**COMPLETE THE FOLLOWING:**
a: Print the stretch of the Pulpus v. State opinion from "SUPREME COURT OF" through "of the court.".
b: Proceed with the Pulpus v. State opinion, carrying it on from the point where it stops.

**EXERCISE PASSAGE:**
-=-=-=-=-

Pulpus v. State
AUSTIN PULPUS v. STATE OF MISSISSIPPI.
SUPREME COURT OF MISSISSIPPI
82 Miss. 548; 34 So. 2; 1903 Miss. LEXIS 132
March, 1903, Decided
COUNSEL: T. J. Buchanan, for appellant.
JUDGES: CALHOON, J.
OPINION BY: CALHOON
OPINION
CALHOON, J., delivered the opinion of the court.
The defendant and Alex Pulpus and Arthur Orr were jointly indicted for the murder of George Anderson. At the next term, Isaiah Gillespie was separately indicted for this same offense. We have only to do with the case of Austin Pulpus, who was separately tried. This defendant and George Ander? son, on the day preceding the homicide, were engaged as laborers in ditching, when some difficulty occurred between them, and Anderson struck him on the head with a spade, inflicting a bad scalp wound. After the blow Anderson threatened to kill Austin Pulpus. Only these two were engaged in this trouble. Austin Pulpus went to a doctor and had his head shaved and wound sewed up, and there is no evidence to show a conspiracy between Austin Pulpus, Alexander Pulpus, Arthur Orr, Isaiah Gillespie, Jesse Wilson, and Fee Wilson to perpetrate the homicide, but the evidence of conspiracy, if there be any such, is exceedingly unsatisfactory. On the night of the day when the blow with the spade was inflicted on the defendant, he armed himself with his father’s pistol, as he says, for the purpose of being in condition to defend himself if Anderson undertook to carry out his threat.

-=-=-=-=-

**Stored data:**

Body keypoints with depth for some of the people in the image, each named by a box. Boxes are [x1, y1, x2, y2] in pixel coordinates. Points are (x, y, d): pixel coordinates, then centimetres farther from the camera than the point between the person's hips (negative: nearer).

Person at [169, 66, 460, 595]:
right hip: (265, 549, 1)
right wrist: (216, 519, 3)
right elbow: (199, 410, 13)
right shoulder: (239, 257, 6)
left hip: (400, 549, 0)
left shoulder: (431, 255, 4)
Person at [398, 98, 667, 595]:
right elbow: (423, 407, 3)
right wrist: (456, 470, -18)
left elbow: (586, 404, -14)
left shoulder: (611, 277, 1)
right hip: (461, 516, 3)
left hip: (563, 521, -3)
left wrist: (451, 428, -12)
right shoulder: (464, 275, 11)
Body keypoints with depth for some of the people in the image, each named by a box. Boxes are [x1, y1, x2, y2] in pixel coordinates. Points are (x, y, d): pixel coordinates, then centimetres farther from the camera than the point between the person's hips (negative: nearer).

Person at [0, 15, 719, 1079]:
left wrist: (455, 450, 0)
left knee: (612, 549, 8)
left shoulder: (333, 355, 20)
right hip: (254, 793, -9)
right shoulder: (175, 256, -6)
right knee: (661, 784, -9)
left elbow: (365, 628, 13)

-=-=-=-=-

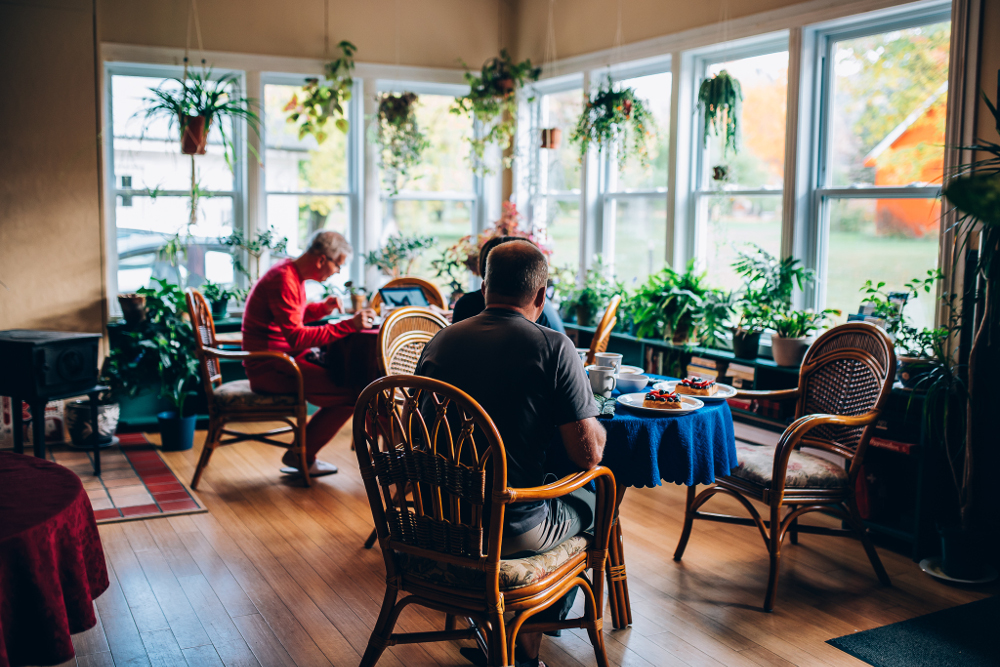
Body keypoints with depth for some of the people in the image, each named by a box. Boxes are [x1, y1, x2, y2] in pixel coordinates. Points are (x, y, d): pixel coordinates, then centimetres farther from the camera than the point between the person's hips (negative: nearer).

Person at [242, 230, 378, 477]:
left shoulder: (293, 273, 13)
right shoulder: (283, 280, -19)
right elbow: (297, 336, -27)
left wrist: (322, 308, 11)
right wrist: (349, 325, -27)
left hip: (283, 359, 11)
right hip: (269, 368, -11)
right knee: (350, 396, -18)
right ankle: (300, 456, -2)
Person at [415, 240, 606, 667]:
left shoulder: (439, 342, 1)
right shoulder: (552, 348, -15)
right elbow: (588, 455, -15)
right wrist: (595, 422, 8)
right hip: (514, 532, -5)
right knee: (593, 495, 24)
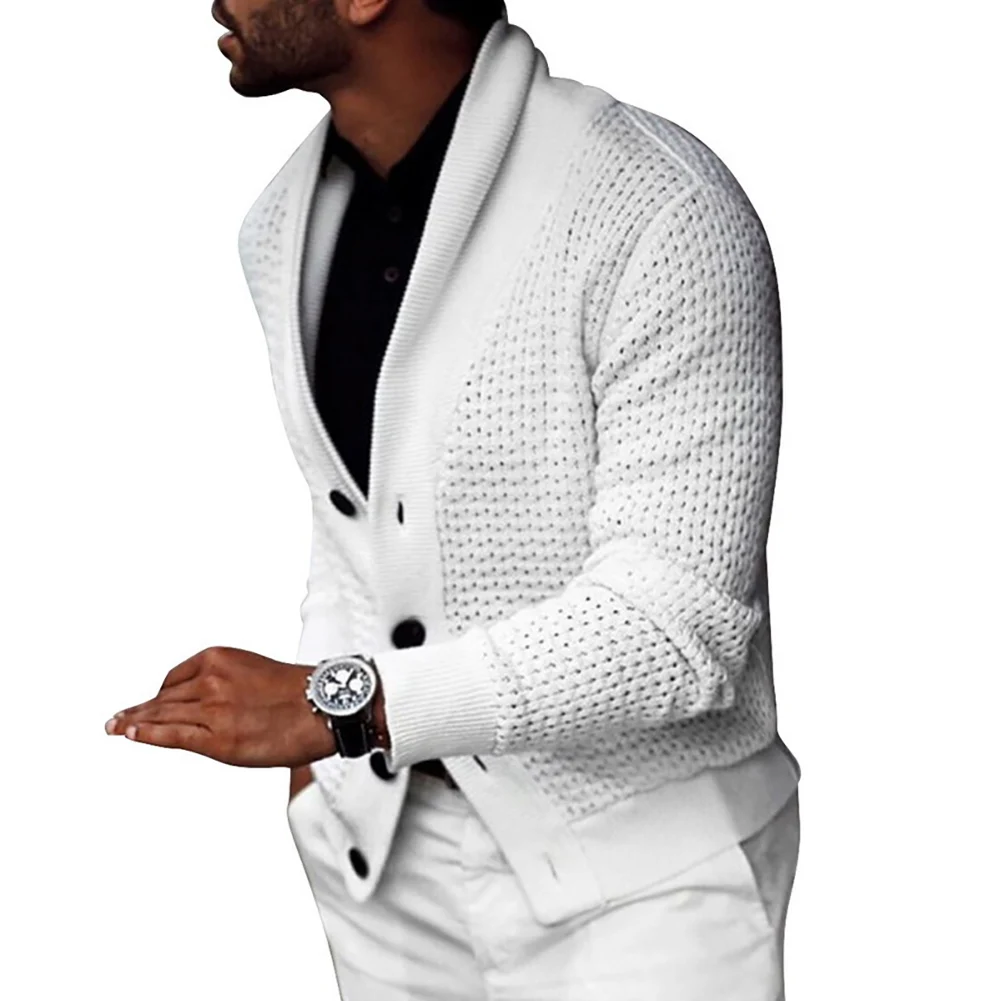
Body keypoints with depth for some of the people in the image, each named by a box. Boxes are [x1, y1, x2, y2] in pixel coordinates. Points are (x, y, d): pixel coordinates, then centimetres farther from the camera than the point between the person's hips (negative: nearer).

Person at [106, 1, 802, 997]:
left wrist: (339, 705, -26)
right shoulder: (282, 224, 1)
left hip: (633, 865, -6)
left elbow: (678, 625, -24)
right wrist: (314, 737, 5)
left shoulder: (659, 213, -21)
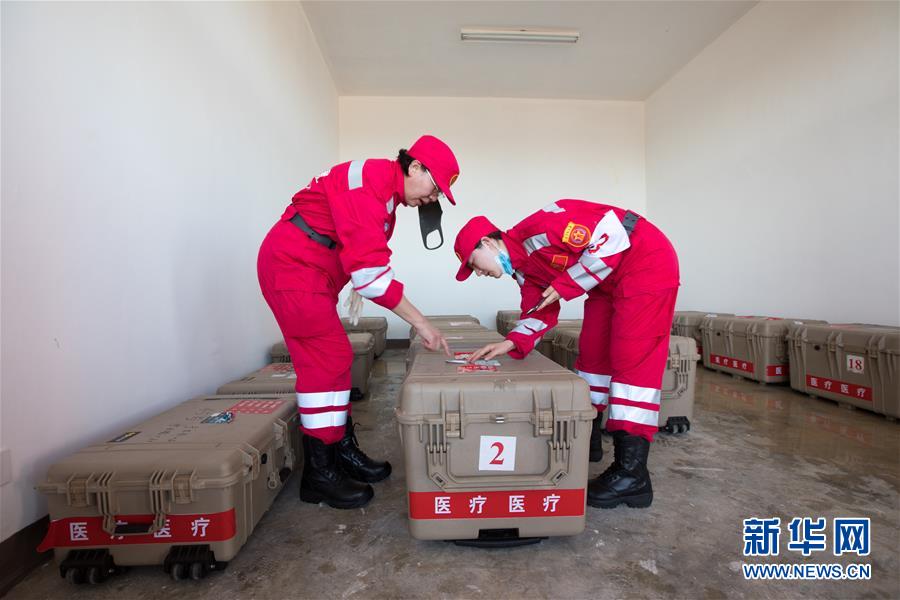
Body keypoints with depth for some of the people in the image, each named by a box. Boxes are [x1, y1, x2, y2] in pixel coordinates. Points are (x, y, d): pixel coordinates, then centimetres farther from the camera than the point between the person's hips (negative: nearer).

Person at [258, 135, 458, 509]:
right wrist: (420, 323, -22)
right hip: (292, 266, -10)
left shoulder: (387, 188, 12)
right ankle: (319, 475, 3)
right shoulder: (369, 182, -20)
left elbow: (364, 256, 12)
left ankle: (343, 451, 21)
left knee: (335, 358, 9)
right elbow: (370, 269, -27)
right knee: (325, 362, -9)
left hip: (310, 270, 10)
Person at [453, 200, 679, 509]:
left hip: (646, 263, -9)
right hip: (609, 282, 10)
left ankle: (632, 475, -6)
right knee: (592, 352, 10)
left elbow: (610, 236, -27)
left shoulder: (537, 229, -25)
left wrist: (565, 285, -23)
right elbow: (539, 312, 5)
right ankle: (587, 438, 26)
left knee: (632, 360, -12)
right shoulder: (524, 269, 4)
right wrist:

-=-=-=-=-

**TASK-BY-TASK RESULTS:**
a:
SUPREME COURT OF MISSISSIPPI
82 Miss. 548; 34 So. 2; 1903 Miss. LEXIS 132
March, 1903, Decided
COUNSEL: T. J. Buchanan, for appellant.
JUDGES: CALHOON, J.
OPINION BY: CALHOON
OPINION
CALHOON, J., delivered the opinion of the court.

b:
All of the persons mentioned, including defendant, were at Joseph Randle’s house on the next morning, which was the day on which the homicide was committed. The most of them had rabbit sticks, and say they hunted rabbits as they came through the fields. George Anderson was at work there, and the defense showed by testimony that they saw him and spoke to him. All these parties ditched for Joseph Randle on the afternoon when the first difficulty occurred, and it is said, on the part of the defense, that they wanted Joseph Randle to go down to the ditch to see about measuring up the work, and so Randle and Isaiah Gillespie went on the road, and the others through the fields. The measuring was done at the ditch, and Randle was the first to leave the ditch, going home. Soon after, Austin Pulpus, on account of his head paining him, started home, and with him went Alexan-der Pulpus, Arthur Orr, and Fee Wilson. All started home by the road which went by Randle’s house, but Wilson stopped, before the point where the road passed Randle’s house, at another house to get a drink of water. Orr and Alexander Pulpus, going in advance of Austin, had passed George Anderson when Austin came up.
A witness was permitted to state, over objection, that, in answer to his question to Fee Wilson whether they were going to report Anderson for the blow with the spade, he said, “No,” they were “going to get him.” This was in the absence of defendant or any of the party, and this was error.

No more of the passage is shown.